System of Judicial Notice


Professor Davis points out, A System of Judicial Notice Based on Fairness and Convenience, in Perspectives of Law 69, 73 (1964), every case involves the use of hundreds or thousands of non-evidence facts. When a witness in an automobile accident case says “car,” everyone, judge and jury included, furnishes, from non-evidence sources within himself, the supplementing information that the “car” is an automobile, not a railroad car, that it is self-propelled, probably by an internal combustion engine, that it may be assumed to have four wheels with pneumatic rubber tires, and so on. The judicial process cannot construct every case from scratch, like Descartes creating a world based on the postulate Cogito, ergo sum. These items could not possibly be introduced into evidence, and no one suggests that they be. Nor are they appropriate subjects for any formalized treatment of judicial notice of facts. See Levin and Levy, Persuading the Jury with Facts Not in Evidence: The Fiction-Science Spectrum, 105 U.Pa.L.Rev. 139 (1956).

## REQUIRED WORK
Write the next part of the passage on judicial notice, picking up after its final sentence.

## DATA TO EXAMINE
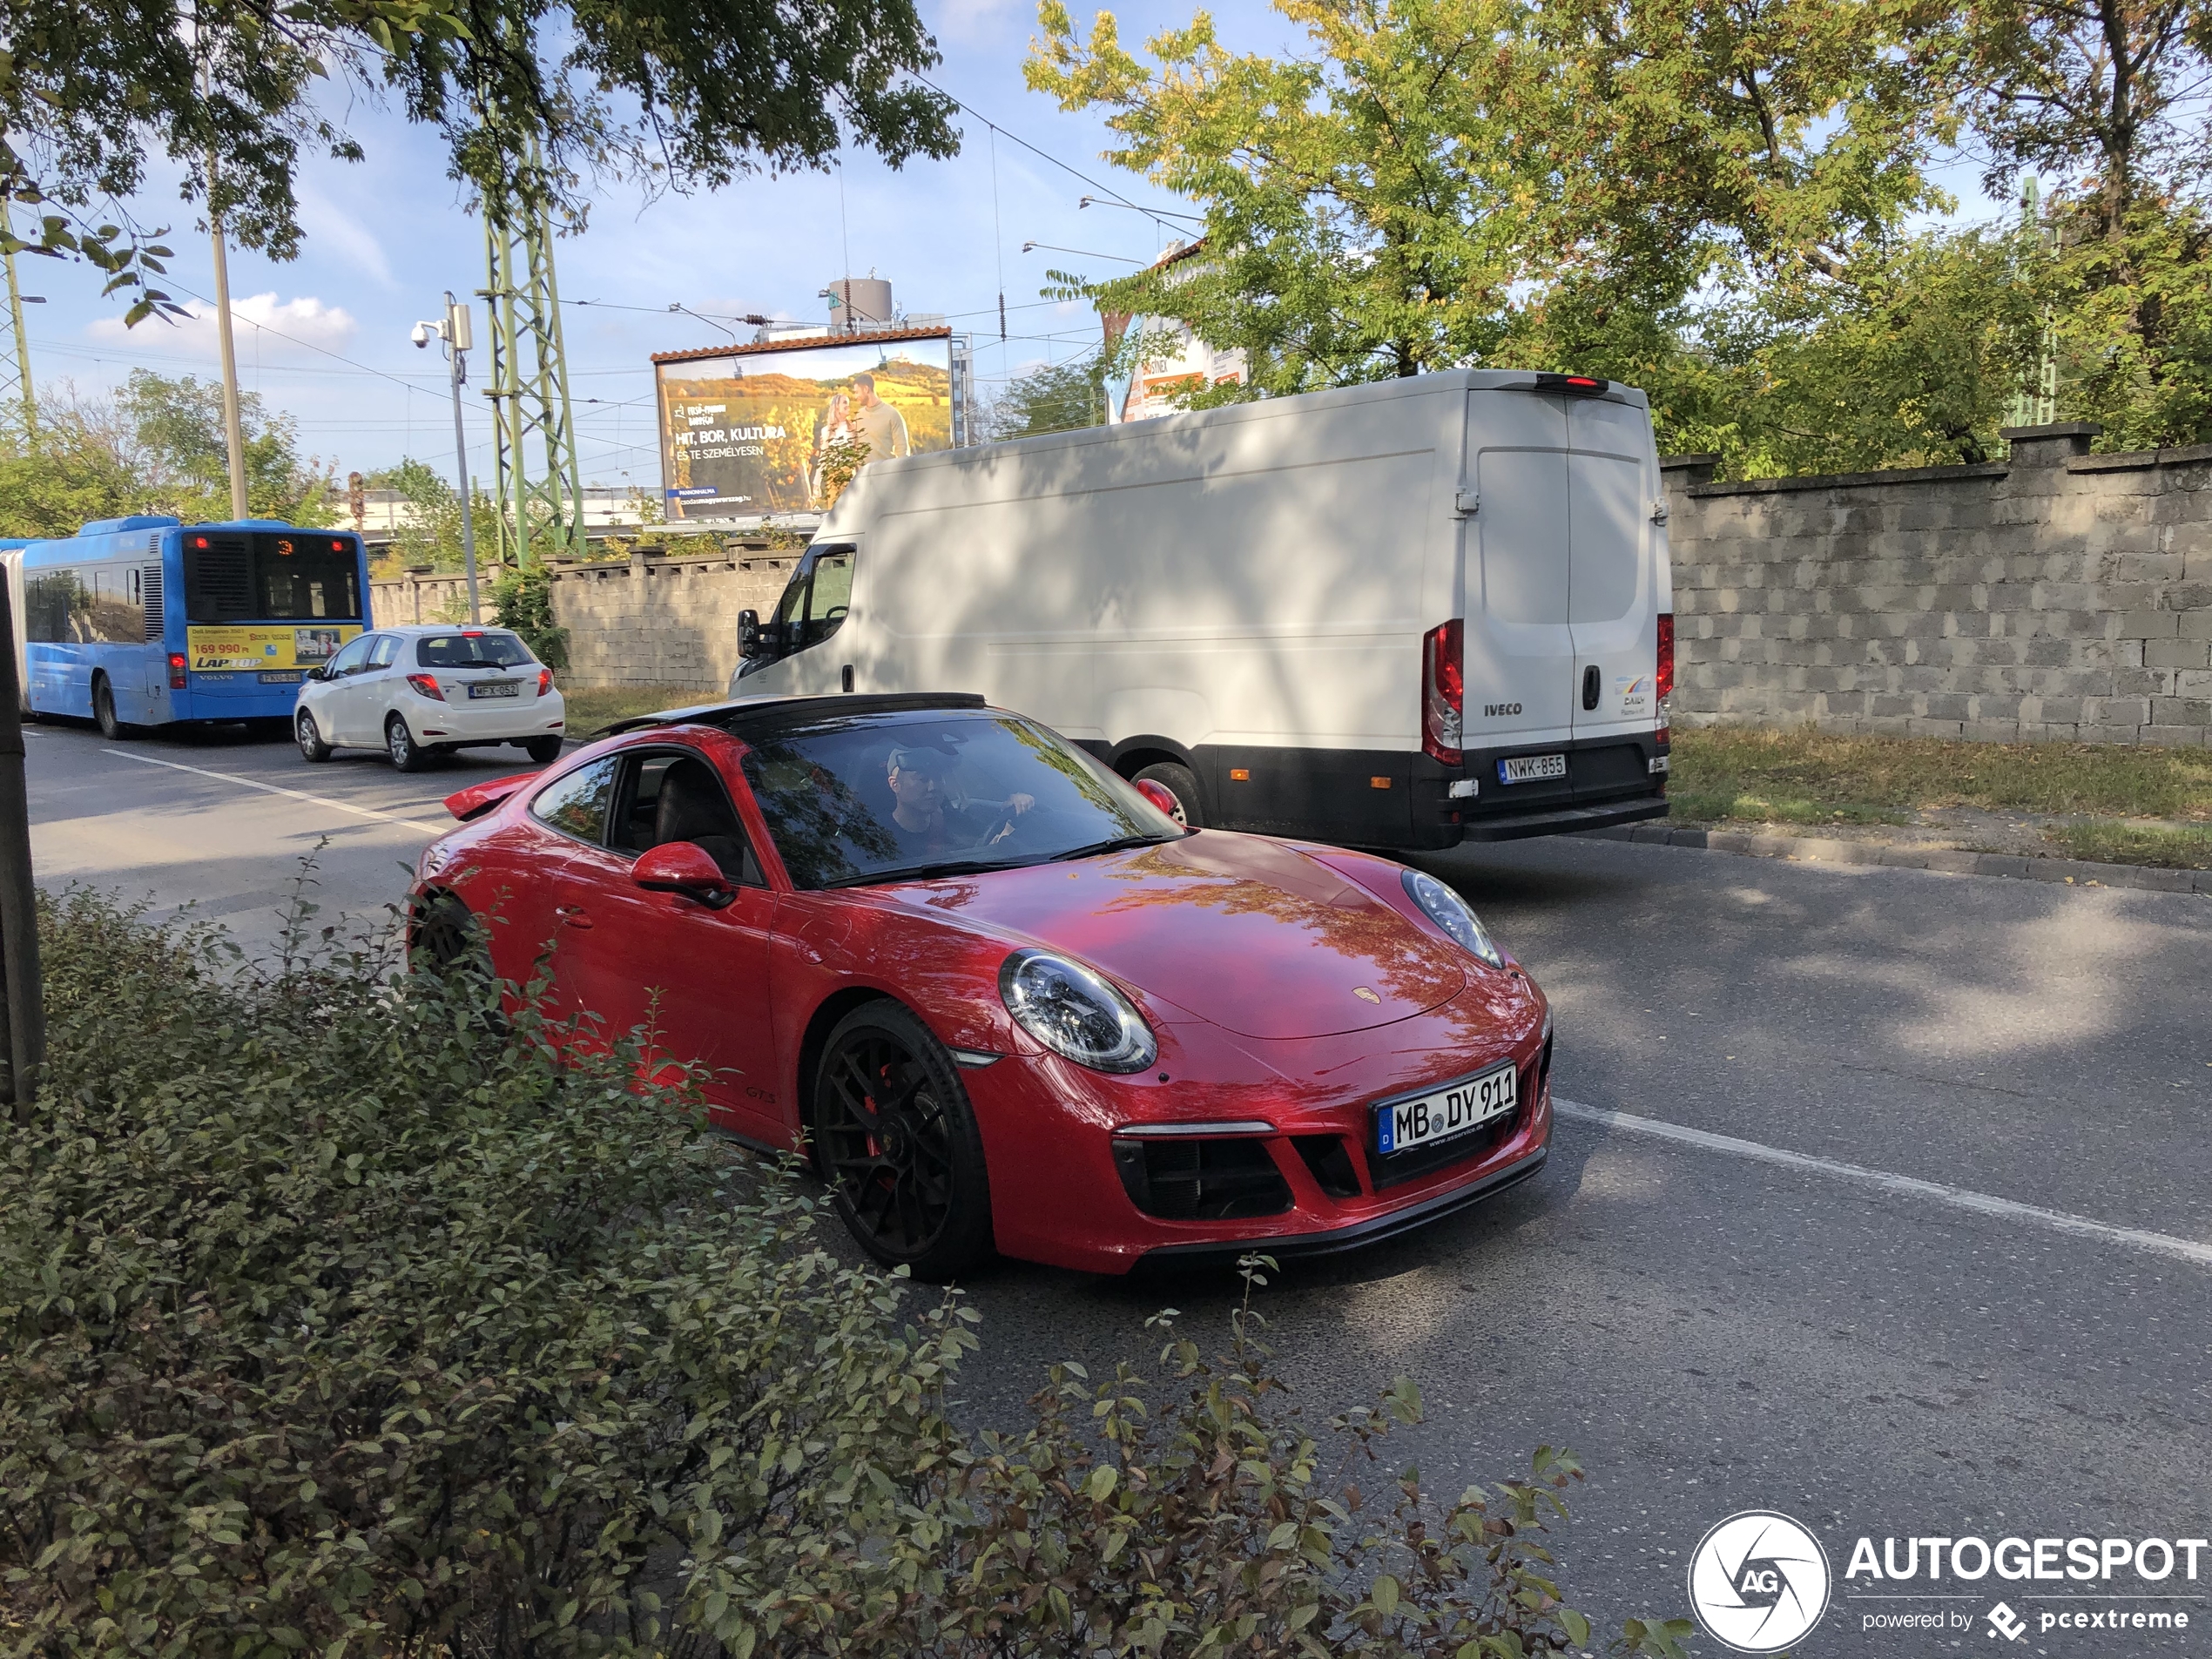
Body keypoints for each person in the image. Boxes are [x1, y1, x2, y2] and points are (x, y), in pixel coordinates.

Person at [882, 745, 1035, 860]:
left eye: (937, 778)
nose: (933, 787)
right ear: (895, 784)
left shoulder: (956, 820)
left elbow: (987, 837)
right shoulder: (878, 839)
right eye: (922, 779)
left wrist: (1014, 803)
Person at [849, 371, 911, 460]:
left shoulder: (892, 414)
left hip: (885, 472)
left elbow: (902, 450)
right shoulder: (859, 415)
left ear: (866, 389)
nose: (855, 396)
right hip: (863, 473)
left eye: (857, 392)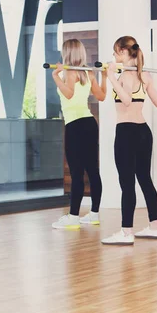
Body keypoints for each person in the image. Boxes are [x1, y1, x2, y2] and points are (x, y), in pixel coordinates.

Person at [101, 36, 157, 245]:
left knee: (127, 183)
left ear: (123, 52)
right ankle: (155, 226)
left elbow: (127, 99)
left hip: (127, 132)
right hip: (143, 132)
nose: (113, 56)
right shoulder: (145, 75)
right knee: (145, 179)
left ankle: (126, 231)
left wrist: (111, 77)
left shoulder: (126, 76)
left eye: (115, 52)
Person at [51, 39, 107, 229]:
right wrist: (105, 77)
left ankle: (73, 217)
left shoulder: (70, 72)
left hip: (75, 125)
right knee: (92, 170)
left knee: (77, 173)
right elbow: (101, 96)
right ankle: (94, 214)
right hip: (90, 124)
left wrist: (56, 76)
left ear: (67, 53)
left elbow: (68, 94)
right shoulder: (88, 72)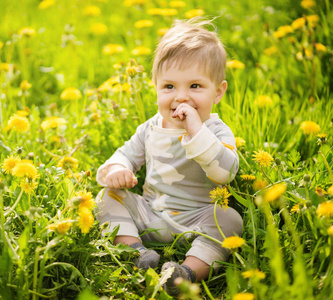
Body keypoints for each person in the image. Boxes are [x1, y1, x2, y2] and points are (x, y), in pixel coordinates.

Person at [95, 17, 243, 296]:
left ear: (218, 92)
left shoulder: (215, 131)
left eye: (195, 87)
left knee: (231, 220)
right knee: (106, 198)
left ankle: (185, 273)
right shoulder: (150, 128)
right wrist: (118, 168)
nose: (181, 98)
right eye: (169, 87)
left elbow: (224, 172)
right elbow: (125, 154)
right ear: (156, 87)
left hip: (197, 220)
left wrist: (196, 130)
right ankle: (136, 253)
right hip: (151, 214)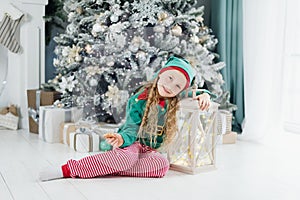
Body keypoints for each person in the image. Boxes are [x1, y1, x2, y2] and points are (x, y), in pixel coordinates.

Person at [39, 56, 212, 181]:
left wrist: (205, 95)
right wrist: (122, 139)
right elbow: (131, 126)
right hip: (131, 141)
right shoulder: (140, 99)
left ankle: (110, 167)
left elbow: (195, 93)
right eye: (169, 78)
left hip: (149, 150)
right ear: (160, 75)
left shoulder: (176, 99)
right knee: (127, 157)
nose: (170, 86)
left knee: (162, 165)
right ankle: (69, 169)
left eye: (177, 85)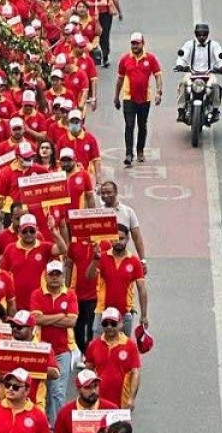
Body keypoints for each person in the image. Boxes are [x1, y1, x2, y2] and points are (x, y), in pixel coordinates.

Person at [30, 260, 77, 425]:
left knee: (58, 391)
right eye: (52, 274)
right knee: (45, 390)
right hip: (41, 350)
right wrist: (60, 315)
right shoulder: (37, 294)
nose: (55, 278)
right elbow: (35, 319)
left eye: (58, 274)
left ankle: (56, 428)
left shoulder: (70, 294)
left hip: (63, 350)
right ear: (46, 276)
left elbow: (71, 321)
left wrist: (46, 319)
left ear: (63, 276)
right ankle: (46, 424)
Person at [87, 226, 148, 336]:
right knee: (98, 349)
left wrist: (144, 315)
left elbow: (142, 289)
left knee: (122, 348)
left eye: (121, 238)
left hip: (125, 314)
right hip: (102, 311)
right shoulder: (102, 257)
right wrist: (95, 259)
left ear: (127, 239)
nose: (118, 241)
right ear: (111, 239)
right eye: (115, 238)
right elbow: (89, 277)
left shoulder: (134, 262)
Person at [0, 214, 67, 311]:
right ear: (19, 231)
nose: (28, 234)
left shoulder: (44, 247)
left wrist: (54, 232)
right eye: (25, 231)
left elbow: (62, 249)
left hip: (39, 305)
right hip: (16, 305)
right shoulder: (10, 249)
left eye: (32, 230)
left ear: (37, 230)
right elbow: (2, 275)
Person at [114, 32, 162, 167]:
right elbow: (120, 79)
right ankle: (129, 154)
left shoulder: (150, 59)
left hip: (145, 98)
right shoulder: (125, 59)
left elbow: (158, 75)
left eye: (137, 43)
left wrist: (159, 92)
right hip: (128, 97)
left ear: (142, 44)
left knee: (142, 125)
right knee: (129, 125)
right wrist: (116, 96)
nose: (134, 46)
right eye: (132, 43)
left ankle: (140, 150)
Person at [51, 369, 118, 433]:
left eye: (95, 386)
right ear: (78, 389)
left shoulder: (112, 410)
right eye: (88, 387)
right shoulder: (65, 412)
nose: (93, 391)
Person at [84, 308, 141, 409]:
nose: (109, 327)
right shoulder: (93, 345)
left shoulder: (130, 345)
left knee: (119, 425)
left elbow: (135, 373)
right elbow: (87, 371)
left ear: (121, 324)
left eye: (113, 323)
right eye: (105, 323)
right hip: (98, 402)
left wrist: (131, 398)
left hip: (122, 402)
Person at [174, 23, 222, 124]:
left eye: (204, 34)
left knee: (215, 85)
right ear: (195, 34)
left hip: (209, 73)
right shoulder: (189, 44)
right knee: (182, 84)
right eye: (199, 34)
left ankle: (215, 110)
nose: (201, 36)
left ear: (208, 34)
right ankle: (181, 110)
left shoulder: (214, 45)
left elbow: (220, 57)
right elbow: (182, 56)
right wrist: (180, 65)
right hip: (192, 73)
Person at [97, 182, 146, 265]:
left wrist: (142, 260)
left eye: (109, 192)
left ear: (116, 193)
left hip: (123, 259)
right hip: (103, 262)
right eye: (103, 193)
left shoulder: (128, 212)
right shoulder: (97, 214)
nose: (105, 195)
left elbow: (137, 238)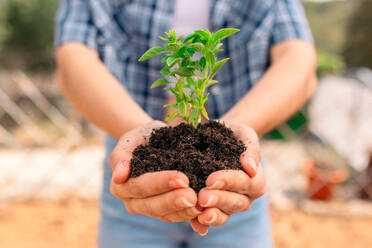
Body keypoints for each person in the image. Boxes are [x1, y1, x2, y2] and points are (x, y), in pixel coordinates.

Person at [55, 0, 316, 247]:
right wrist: (136, 129)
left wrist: (233, 134)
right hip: (134, 156)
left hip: (236, 168)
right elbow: (73, 54)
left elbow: (297, 56)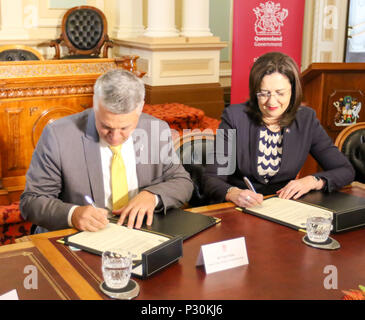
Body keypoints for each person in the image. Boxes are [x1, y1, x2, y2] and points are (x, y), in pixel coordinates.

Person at [20, 69, 193, 232]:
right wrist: (72, 214)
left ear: (140, 109)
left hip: (138, 232)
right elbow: (31, 201)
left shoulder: (156, 129)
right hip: (79, 235)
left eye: (125, 128)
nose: (115, 137)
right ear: (94, 104)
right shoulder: (58, 135)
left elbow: (182, 182)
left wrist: (152, 196)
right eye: (106, 127)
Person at [203, 51, 355, 208]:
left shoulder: (305, 119)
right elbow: (211, 178)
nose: (272, 101)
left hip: (284, 208)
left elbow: (345, 170)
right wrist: (233, 193)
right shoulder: (234, 117)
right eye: (264, 93)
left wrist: (312, 181)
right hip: (241, 208)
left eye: (280, 93)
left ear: (293, 91)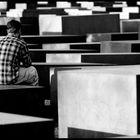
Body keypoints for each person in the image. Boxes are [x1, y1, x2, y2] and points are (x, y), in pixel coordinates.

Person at [0, 19, 39, 86]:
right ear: (19, 31)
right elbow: (27, 64)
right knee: (33, 71)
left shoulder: (0, 41)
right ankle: (33, 94)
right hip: (11, 78)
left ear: (7, 31)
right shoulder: (21, 43)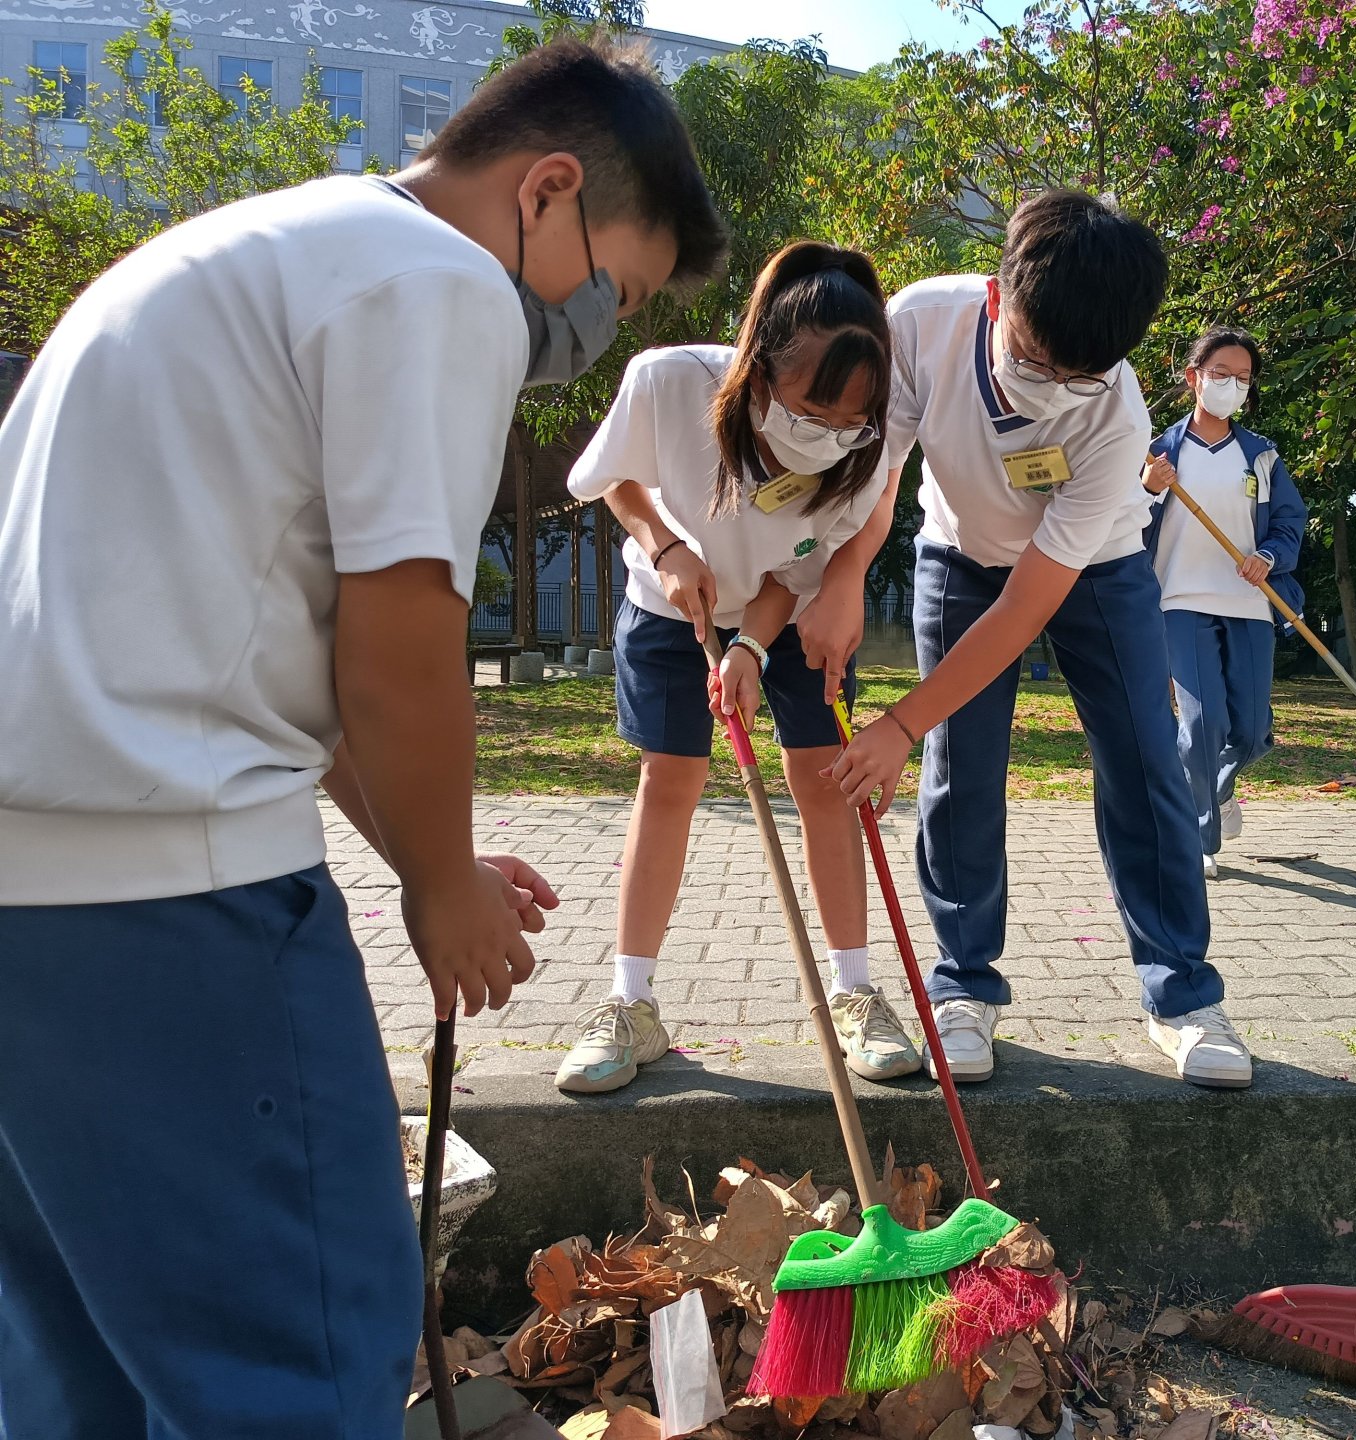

## REPLY TO THE EXERCISE
Professor Davis says:

“The reason we use trial-type procedure, I think, is that we make the practical judgement, on the basis of experience, that taking evidence, subject to cross-examination and rebuttal, is the best way to resolve controversies involving disputes of adjudicative facts, that is, facts pertaining to the parties. The reason we require a determination on the record is that we think fair procedure in resolving disputes of adjudicative facts calls for giving each party a chance to meet in the appropriate fashion the facts that come to the tribunal’s attention, and the appropriate fashion for meeting disputed adjudicative facts includes rebuttal evidence, cross-examination, usually confrontation, and argument (either written or oral or both). The key to a fair trial is opportunity to use the appropriate weapons (rebuttal evidence, cross-examination, and argument) to meet adverse materials that come to the tribunal’s attention.” A System of Judicial Notice Based on Fairness and Convenience, in Perspectives of Law 69, 93 (1964).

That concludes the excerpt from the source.